#### [THE TASK]
Answer these questions from the extension note on early vegetable plantings:
1. When does the note say the first transplanting of peppers and eggplant will begin?
2. What does it say serves as the heat reservoir during cold nights?
3. Which plant does it name as a vegetative windbreak?

#### [SELECTED EXTRACT]

Friday, April 18th, 2008

Gordon Johnson, Extension Ag Agent, Kent Co.;

The frost we had this week should remind growers that as you try to get a jump on the growing season, cold weather effects need to be considered. Over the years, many of our early plantings of summer vegetables have suffered because of early cold damage and inadequate provisions to protect plants.

There has been a tendency to risk earlier and earlier plantings as growers try to hit the early market.

Earliest plantings of watermelons, cantaloupes, summer squash, and tomatoes will begin in the next 10 days. First transplanting of crops such as peppers and eggplant will begin in early May. One of the characteristics that all of these crops have in common is that they are warm season vegetables that are sensitive to cold temperatures, both in the root zone and above ground.

Considerations for early transplanted warm season vegetables:

1. Choose the lightest ground that warms up quickly for early plantings. Plant higher sections in the field first. Avoid areas that receive any shade from woods or hedgerows. Early fields should be protected from extreme wind and should not have frost pockets.

2. Lay plastic mulch well ahead of time to warm soils. Black plastic mulch should have excellent soil contact. Loose mulch is much less effective in warming soils.

3. Consider using IR plastics that trap heat (green and brown plastics). Clear plastics can be used but weeds are an issue and a good herbicide program will be needed

4. Make sure that there is good soil moisture when forming beds and laying plastic because soil water will serve as the heat reservoir during cold nights.

5. Careful attention needs to be paid to hardening off warm season vegetable transplants that will be planted early. Gradual acclimation to colder temperatures will reduce transplant shock. Do not transplant tender, leggy plants or plants coming directly out of warm greenhouse conditions for these early plantings.

6. Use vegetative windbreaks such as rye. This will reduce heat transfer by wind. Consider using windbreaks between each plastic bed in early plantings.

7. Consider using covers to protect from cold and wind and to increase accumulated heat. This includes slitted and perforated row covers and floating row covers.

8. Watch extended weather forecasts and plant at the beginning of a predicted warming trend.

#### [DATASET]
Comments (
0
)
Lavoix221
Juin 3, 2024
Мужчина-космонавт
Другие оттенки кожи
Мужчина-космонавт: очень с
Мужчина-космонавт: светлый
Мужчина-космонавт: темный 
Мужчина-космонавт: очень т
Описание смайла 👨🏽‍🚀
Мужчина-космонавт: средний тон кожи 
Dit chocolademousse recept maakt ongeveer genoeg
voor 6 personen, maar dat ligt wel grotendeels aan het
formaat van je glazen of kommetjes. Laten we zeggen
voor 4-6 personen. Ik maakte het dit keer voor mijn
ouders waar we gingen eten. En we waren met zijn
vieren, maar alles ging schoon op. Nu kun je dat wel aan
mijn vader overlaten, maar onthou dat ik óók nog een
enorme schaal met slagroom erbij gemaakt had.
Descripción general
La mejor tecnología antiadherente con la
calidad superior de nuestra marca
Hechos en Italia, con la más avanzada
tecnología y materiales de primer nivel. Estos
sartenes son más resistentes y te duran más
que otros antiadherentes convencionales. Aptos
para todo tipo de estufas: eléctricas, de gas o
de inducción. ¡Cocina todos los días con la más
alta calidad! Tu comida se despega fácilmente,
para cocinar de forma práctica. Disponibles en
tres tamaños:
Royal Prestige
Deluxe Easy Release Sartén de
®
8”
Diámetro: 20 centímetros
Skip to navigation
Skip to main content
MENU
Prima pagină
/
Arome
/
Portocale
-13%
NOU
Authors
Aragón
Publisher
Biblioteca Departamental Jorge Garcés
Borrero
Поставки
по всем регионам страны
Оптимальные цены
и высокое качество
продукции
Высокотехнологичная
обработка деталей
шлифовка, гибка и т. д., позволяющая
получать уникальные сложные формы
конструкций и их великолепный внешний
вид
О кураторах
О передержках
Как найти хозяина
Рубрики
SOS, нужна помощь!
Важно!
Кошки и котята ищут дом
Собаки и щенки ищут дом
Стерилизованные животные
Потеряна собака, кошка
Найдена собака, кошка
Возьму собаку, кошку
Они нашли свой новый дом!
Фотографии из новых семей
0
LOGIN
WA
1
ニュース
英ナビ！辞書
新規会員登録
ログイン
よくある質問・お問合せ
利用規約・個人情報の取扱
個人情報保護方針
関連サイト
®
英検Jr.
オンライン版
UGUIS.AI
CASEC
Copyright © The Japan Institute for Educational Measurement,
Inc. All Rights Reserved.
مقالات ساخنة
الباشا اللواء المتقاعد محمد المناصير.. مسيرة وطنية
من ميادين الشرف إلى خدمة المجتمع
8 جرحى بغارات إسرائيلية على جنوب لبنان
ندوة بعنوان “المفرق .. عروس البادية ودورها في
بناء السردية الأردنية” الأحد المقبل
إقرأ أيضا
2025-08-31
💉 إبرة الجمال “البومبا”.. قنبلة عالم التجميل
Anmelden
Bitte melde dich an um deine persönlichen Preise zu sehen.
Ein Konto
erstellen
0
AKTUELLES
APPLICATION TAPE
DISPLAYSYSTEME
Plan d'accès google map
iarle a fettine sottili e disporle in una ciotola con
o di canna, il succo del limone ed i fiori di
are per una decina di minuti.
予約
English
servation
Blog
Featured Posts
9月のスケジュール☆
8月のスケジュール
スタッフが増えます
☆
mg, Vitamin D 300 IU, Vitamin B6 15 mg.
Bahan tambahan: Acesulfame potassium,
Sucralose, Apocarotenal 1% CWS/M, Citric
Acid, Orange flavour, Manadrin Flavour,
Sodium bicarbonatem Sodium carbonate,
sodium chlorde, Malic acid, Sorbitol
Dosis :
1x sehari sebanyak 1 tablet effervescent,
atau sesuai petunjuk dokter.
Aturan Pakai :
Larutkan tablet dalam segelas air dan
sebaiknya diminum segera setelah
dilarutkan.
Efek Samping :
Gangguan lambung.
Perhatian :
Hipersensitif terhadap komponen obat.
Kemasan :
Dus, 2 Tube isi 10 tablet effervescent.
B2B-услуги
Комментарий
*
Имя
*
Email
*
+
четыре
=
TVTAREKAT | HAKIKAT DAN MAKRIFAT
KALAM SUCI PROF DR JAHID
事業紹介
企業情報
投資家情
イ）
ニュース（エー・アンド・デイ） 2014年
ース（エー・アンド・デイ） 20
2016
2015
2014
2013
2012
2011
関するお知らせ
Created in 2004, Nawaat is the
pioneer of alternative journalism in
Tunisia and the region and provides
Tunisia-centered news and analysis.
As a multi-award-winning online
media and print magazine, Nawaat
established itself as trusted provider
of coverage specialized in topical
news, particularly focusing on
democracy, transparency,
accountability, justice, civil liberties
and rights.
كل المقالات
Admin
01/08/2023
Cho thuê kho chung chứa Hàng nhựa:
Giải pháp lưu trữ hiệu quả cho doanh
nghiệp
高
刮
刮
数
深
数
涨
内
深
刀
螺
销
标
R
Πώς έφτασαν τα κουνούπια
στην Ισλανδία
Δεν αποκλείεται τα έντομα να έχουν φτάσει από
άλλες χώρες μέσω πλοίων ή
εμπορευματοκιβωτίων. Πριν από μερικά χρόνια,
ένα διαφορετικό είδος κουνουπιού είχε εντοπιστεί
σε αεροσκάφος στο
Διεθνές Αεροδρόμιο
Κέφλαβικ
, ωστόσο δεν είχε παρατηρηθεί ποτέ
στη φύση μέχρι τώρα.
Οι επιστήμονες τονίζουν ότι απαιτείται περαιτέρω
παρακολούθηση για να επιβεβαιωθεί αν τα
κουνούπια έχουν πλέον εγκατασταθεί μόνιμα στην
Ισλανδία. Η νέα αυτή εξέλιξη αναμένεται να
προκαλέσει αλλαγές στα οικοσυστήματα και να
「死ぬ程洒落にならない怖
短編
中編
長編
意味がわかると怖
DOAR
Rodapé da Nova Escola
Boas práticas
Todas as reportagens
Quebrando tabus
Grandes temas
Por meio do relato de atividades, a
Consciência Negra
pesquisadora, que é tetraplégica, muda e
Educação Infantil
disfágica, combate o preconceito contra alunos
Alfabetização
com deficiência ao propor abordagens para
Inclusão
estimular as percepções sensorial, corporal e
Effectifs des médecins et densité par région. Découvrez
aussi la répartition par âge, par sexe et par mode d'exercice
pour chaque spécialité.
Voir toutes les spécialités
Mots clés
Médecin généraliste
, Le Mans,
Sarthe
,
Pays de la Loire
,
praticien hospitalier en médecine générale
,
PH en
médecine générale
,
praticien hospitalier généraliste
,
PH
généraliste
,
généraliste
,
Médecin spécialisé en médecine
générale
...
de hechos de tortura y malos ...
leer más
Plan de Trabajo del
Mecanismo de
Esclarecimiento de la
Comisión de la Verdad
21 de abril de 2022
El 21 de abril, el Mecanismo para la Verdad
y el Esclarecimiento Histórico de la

#### [ANSWER SECTION]
1. Early May.
2. Soil water.
3. Rye.